Returning to Kenya he became caught up in gold fever, which had then recently been discovered in several sites around the country. Staking a claim he tried his hand at finding this lucrative mineral, but without much success. He took off and climbed Kilimanjaro on his own, but then decided at his father’s failing health and other worries to sell up his land holdings and return to the UK. This he did by a remarkable solo cycle ride, travelling from the East to the West Coast of Africa and then a ship home.

The years leading up to the Second World War were to be his most memorable within the fields of mountain exploration, commencing by accompanying  Shipton in 1934 for a first visit to the Himalaya, and a Nanda Devi reconnaissance expedition. During which they developed their lightweight approach to such undertakings. In 1935 he was a member of an Everest reconnaissance party, unfortunately succumbing to altitude sickness, leaving him to believe that he had an altitude ceiling around 20,000ft. But this was to be dispelled, when the following year he returned to the Indian Himalaya, and he successfully climbed Nanda Devi (25,643ft) with Odell, the highest peak to be ascended prior to the 1950 French success on Annapurna. His book about this ‘Ascent’, was by the standards of the day a best seller, and was to be the first of seven such volumes based on his experiences whilst climbing and travelling in the Himalaya and other remote mountain areas. In 1952 he was to receive an Honorary Degree in Literature from the University of St Andrews.


In 1937 he was with Shipton in an over the winter party exploring the Shaksgam region of the Karakoram, and interestingly their two companions, John Auden and Michael Spender were both brothers of famous poets, but were along as a surveyor and geologist to help in the mapping of this vast unexplored area of the Himalayan range. In 1938 Tilman was appointed leader of yet another attempt on Mount Everest. Despite being beset with terrible weather he and three others reached 27,300ft before being driven back down by the arrival of an early monsoon. In 1939 he was to be found exploring in Assam, and in making an attempt to climb Mount Gori Chen (21,450ft) but he succumbed to serious illness with a high fever, but hearing of the outbreak of the second war, on recovering he hurried back to the UK to rejoin the army.

He was promoted to Captain, and his experiences in this conflict read like a Boy’s Own Paper outing, he was at the evacuation of Dunkirk, took part in the North African campaign as a battery commander in the 8th Army, but then by ‘fiddling’ his papers whilst acting as commander of his regiment, he was recruited into the special service, by which time he had been promoted to Major, and he was then parachuted into Albania in 1943 to act as a liaison officer with the Partisans. It is interesting to note here that Kim Philby, the spy within MI6 acting for the Kremlin, was sending to Russia details of all the special agents being dropped into Albania at that time, but Tilman was to find that his most effective fighters were the members of the Communist groups. In 1944-5 he was dropped into the southern Dolomites where he took part in bloody fighting along with members of the Italian resistance against the German forces who had occupied the area; and subsequently moving north he was involved in the action taking place around the city of Belluno.

Dataset extract:
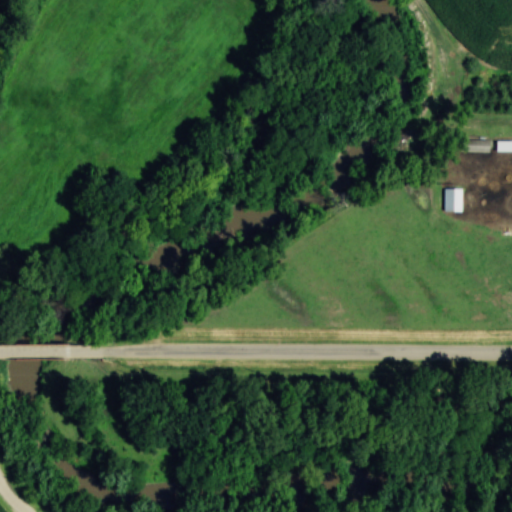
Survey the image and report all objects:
building: (472, 146)
building: (501, 148)
building: (449, 199)
road: (55, 353)
road: (311, 354)
river: (40, 368)
road: (13, 494)
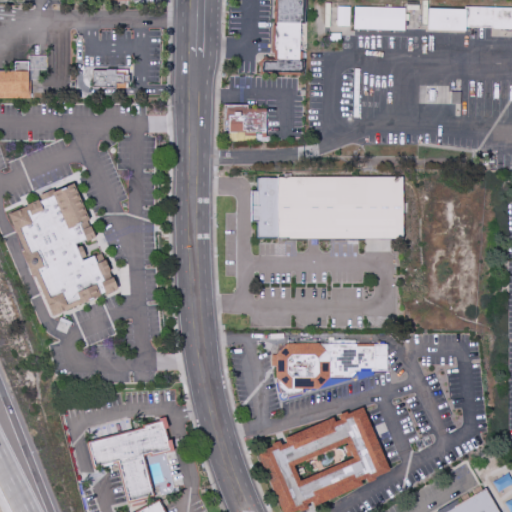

Request A:
In the Tilman biography, what height did he and three others reach on Everest in 1938?
Request B:
Translate this sentence from the Tilman biography into Spanish: "In 1938 Tilman was appointed leader of yet another attempt on Mount Everest."
The records were taken from a different source than the text.

Final result A:
They reached 27,300ft.

Final result B:
En 1938 Tilman fue nombrado jefe de otro intento más de ascender al monte Everest.